Por bianca.lobianco

Rio - João Roberto Kelly, 77 anos, viu o público cantar com ele todas as suas marchinhas no show que fez domingo, no Beco das Garrafas, em Copacabana. Não escondeu a felicidade ao ver que o repertório que compôs entre os anos 1950 e 60 ainda está na boca do povo — e ainda levou para o palco sua nova composição, ‘Ele Não Sabia de Nada’, que lança oficialmente no desfile do Cordão da Bola Preta, no sábado de carnaval.

João Roberto Kelly: O Rei das MarchinhasJoão Laet / Agência O Dia

A música foi feita há três anos (em parceria com Pedro Ernesto, presidente do Cordão da Bola Preta) e não é sobre político nenhum, afirma o compositor. “Ela é sobre um amigo que tinha uma namorada muito dadivosa ", brinca. "Como tem muito político sendo pego roubando e falando que não sabia de nada, ela ganhou esse sentido que as pessoas deram. Mas a carapuça cabe neles todos, claro".

SEM ‘MARIA SAPATÃO’

Recentemente alguns blocos do Rio reclamaram do conteúdo dito homofóbico de certas marchinhas. E as tiraram de seus repertórios — na mira, estavam temas de Kelly, como ‘Maria Sapatão’ e ‘Cabeleira do Zezé’, além de ‘O Teu Cabelo Não Nega’, de Lamartine Babo, tida como racista por causa do “mas como a cor não pega, mulata, mulata, eu quero o teu amor”. Perguntado sobre se o objetivo de uma marchinha de carnaval é provocar, ele explica que nunca teve o objetivo de ofender ninguém.

“Carnaval é uma grande brincadeira. Nunca foi minha intenção mexer com ninguém, de maneira ofensiva. Antigamente tinha músicas para os carecas, os barrigudos. ‘Cabeleira do Zezé’ nem era uma brincadeira com os gays. Era com aquela moda de deixar o cabelo crescer que vinha com os Beatles, por causa de um garçom que eu conhecia, o Zezé, que era cabeludo. Quem colocou aquele ‘bicha!’ na letra foi o público. Nem mesmo o ‘será que ele é?’ foi feito para brincar com isso”, conta Kelly.

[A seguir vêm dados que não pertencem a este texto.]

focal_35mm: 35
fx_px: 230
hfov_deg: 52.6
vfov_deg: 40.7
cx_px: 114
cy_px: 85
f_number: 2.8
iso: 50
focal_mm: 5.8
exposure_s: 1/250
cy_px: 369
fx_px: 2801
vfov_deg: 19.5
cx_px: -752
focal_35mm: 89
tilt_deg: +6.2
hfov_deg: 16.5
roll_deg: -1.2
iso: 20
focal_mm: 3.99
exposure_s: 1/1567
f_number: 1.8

Disso Kelly não sabia: um de seus versos mais conhecidos foi utilizado em 1997, quando o filme norte-americano ‘In & Out’, de Paul Rudnicku estreou no Brasil. Na película, que ganhou aqui o nome de ‘Será Que Ele É?’, o ator Cameron Drake (Matt Dillon) é premiado com um Oscar e, na cerimônia, agradece a um ex-professor da época de escola, Howard Brackett (Kevin Kline), dizendo que ele é gay.

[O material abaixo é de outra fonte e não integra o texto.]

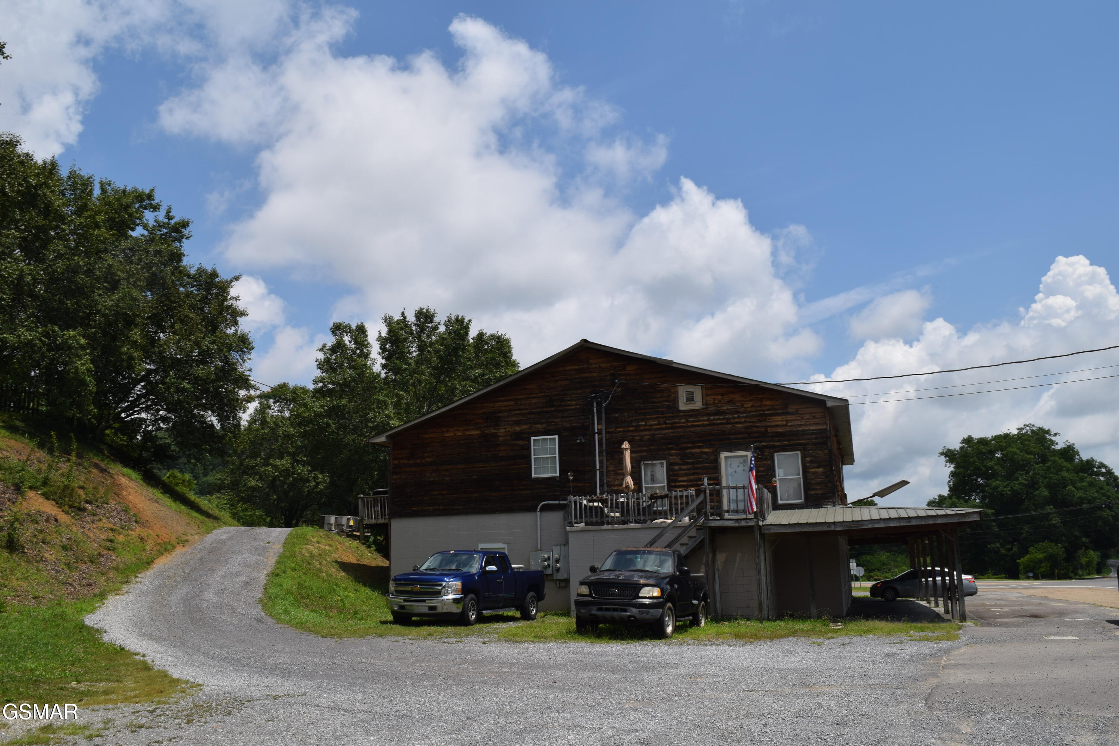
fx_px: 932
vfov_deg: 43.6
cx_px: 560
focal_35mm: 30
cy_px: 373
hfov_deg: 61.9
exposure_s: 1/200
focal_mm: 20
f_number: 13
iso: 100
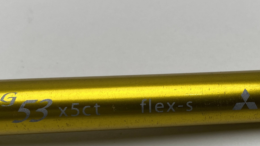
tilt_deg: -56.0
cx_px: 182
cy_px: 126
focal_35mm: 60
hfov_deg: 34.4
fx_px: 414
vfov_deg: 19.8
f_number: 1.8
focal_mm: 4.25
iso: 32
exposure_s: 1/375
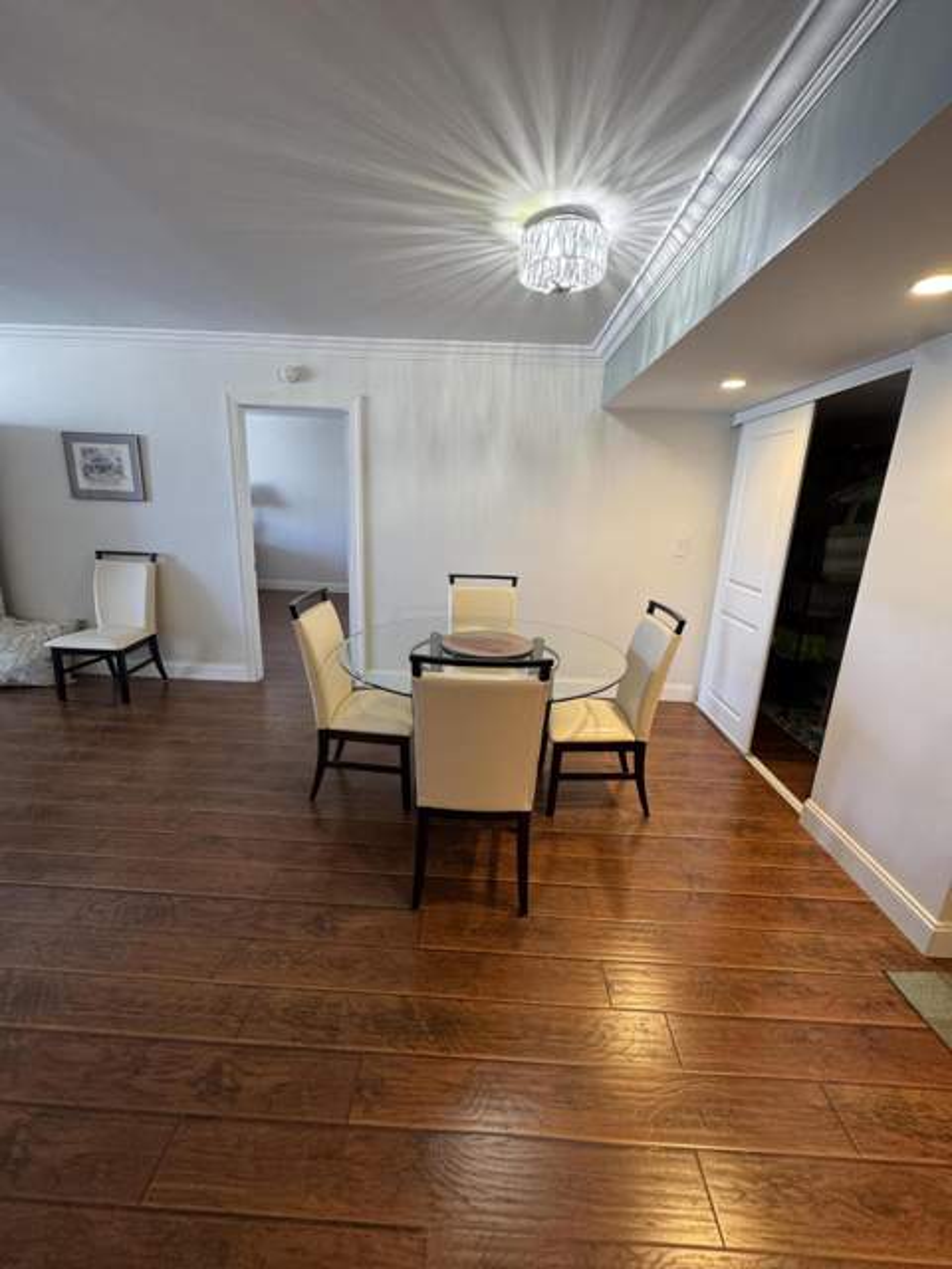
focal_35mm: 14
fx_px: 513
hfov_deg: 85.7
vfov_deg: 102.1
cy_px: 634
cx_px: 476
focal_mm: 2.22
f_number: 2.2
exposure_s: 1/60
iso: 200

“Sério? Não sabia mesmo!”, diz, rindo. “Mas claro que toda marchinha tem que ter uma maldade. Só não é para ofender. ‘Maria Sapatão’ fiz por encomenda do Chacrinha e vejo até como um elogio, porque a gente está falando que ‘o mundo aplaudiu’”.

‘NÃO É SOBRE POLÍTICA’

A nova marchinha de Kelly, , ‘Ele Não Sabia de Nada’ No fim de semana, Kelly divulgou que tinha feito uma marchinha em homenagem ao Bloco das Mulheres Rodadas, ligado ao movimento feminista ­­ - e que, dizia uma reportagem do jornal 'O Globo', tinha se posicionado (ao lado de blocos como Cordão do Boitatá e Charanga do França) a favor de que letras politicamente incorretas fossem banidas dos desfiles (a letra: "Eu quero uma mulher sabida/colorida, genial/pra me ensinar com muita linha/a fazer marchinha para o carnaval/eu quero ver o feminismo/sem modismo, sem paixão/que entenda como brincadeira/minha cabeleira e o meu sapatão"). Renata Rodrigues, uma das organizadoras do bloco, diz que nunca houve nenhum tipo de hostilidade contra Kelly e que adorariam fazia a melodia para a marchinha.

"Pretendemos inclusive encontrar com ele para agradecer. As pessoas cavam polêmica onde não tem. Não tocamos as marchinhas dele porque elas nunca estiveram no nosso repertório, já que tocamos músicas que falam de mulheres. O repertório de marchinhas é imenso e cada bloco escolhe de acordo com seus critérios", esclarece ela.